Before going to India, Funk took a teachers’ course at West Chester State Normal School, which later became West Chester University. She trained for Christian service at D.L. Moody’s Northfield (Mass.) Seminary for Ladies, then served in Chattanooga, Tenn., and with the Young Women’s Christian Association in Paterson, N.J.
After Mennonite missionaries in India put out an urgent call for an unmarried woman, Funk expressed interest, Jay Ruth said.
According to a story in the Dec. 26, 1985, issue of Mennonite Weekly Review, Funk had written: “Several years ago I promised the Lord that if the way would open to go to the foreign field, I would do my duty… . Now the door is open wide enough for me to do my duty to the extent of being willing to go.”
Funk went to Janjgir, India, in 1906, at the age of 32. She served under the General Conference Mennonite Church’s young board of missions.
“At the time, India had famine, leprosy, cholera and extreme heat,” Jay Ruth said. “Annie would not have thought of herself as an important person. She would have thought of herself as being faithful.”

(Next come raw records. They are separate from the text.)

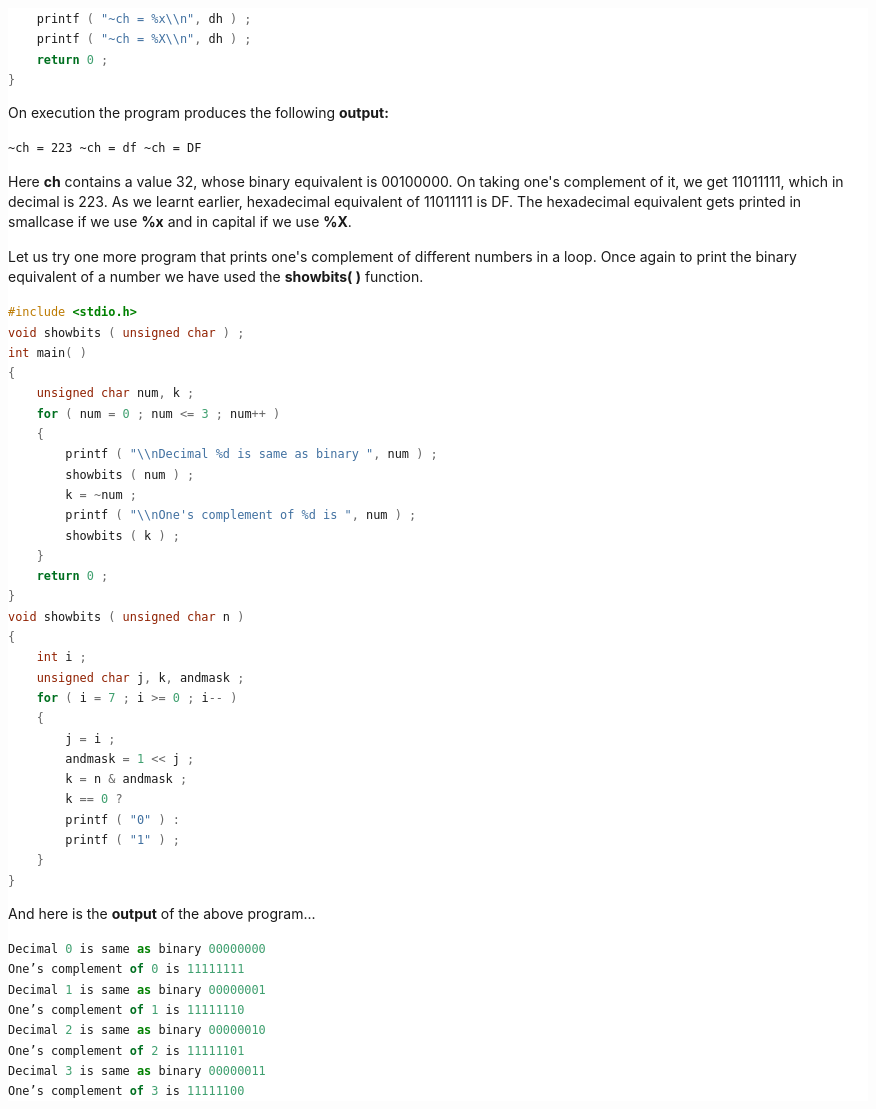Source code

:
 ```c
    printf ( "~ch = %x\\n", dh ) ; 
    printf ( "~ch = %X\\n", dh ) ; 
    return 0 ; 
}
```
On execution the program produces the following **output:**
```sh
~ch = 223 ~ch = df ~ch = DF
```
Here **ch** contains a value 32, whose binary equivalent is 00100000. On taking one's complement of it, we get 11011111, which in decimal is 223. As we learnt earlier, hexadecimal equivalent of 11011111 is DF. The hexadecimal equivalent gets printed in smallcase if we use **%x** and in capital if we use **%X**.

Let us try one more program that prints one's complement of different numbers in a loop. Once again to print the binary equivalent of a number we have used the **showbits( )** function.
```c
#include <stdio.h> 
void showbits ( unsigned char ) ; 
int main( ) 
{ 
    unsigned char num, k ; 
    for ( num = 0 ; num <= 3 ; num++ ) 
    { 
        printf ( "\\nDecimal %d is same as binary ", num ) ; 
        showbits ( num ) ; 
        k = ~num ; 
        printf ( "\\nOne's complement of %d is ", num ) ; 
        showbits ( k ) ; 
    } 
    return 0 ; 
} 
void showbits ( unsigned char n ) 
{ 
    int i ; 
    unsigned char j, k, andmask ; 
    for ( i = 7 ; i >= 0 ; i-- ) 
    { 
        j = i ; 
        andmask = 1 << j ; 
        k = n & andmask ; 
        k == 0 ? 
        printf ( "0" ) : 
        printf ( "1" ) ; 
    } 
}
```
And here is the **output** of the above program...

```js
Decimal 0 is same as binary 00000000 
One’s complement of 0 is 11111111 
Decimal 1 is same as binary 00000001 
One’s complement of 1 is 11111110 
Decimal 2 is same as binary 00000010 
One’s complement of 2 is 11111101
Decimal 3 is same as binary 00000011 
One’s complement of 3 is 11111100

```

In 1908 Funk started a one-room school for girls, later named Funk Memorial Girls School.
Giving up her seat
Not much is known about Funk’s time on the Titanic. Conflicting stories tell of her experience while the ship was sinking.
According to one account, Funk was already seated in a full lifeboat when she saw a woman and her child (or children) who needed space. So Funk gave up her seat, saying she would probably find a seat in another boat.
Although a newspaper in England was said to have documented Funk’s situation, the story is now mostly oral, Jay Ruth said.
Funk’s friends back home were surprised to see her name listed in newspapers along with the other casualties. They were sure the Annie Funk they knew was to come on the SS Haverford. A letter Funk sent back to India as the Titanic left England explained what she had done.
After her death, several memorial services were held in Pennsylvania and India. Her mother’s health had improved, and she was able to attend one of the services. A plaque was later installed in the chapel of the Northfield school, where she had trained.
In 1913 a monument was dedicated at the Hereford Mennonite Church cemetery. The monument, erected by Eastern District Conference, says: “Her life was one of service in the spirit of the master — ‘not to be ministered unto but to minister.’ ”
Reprinted by permission from Mennonite World Review.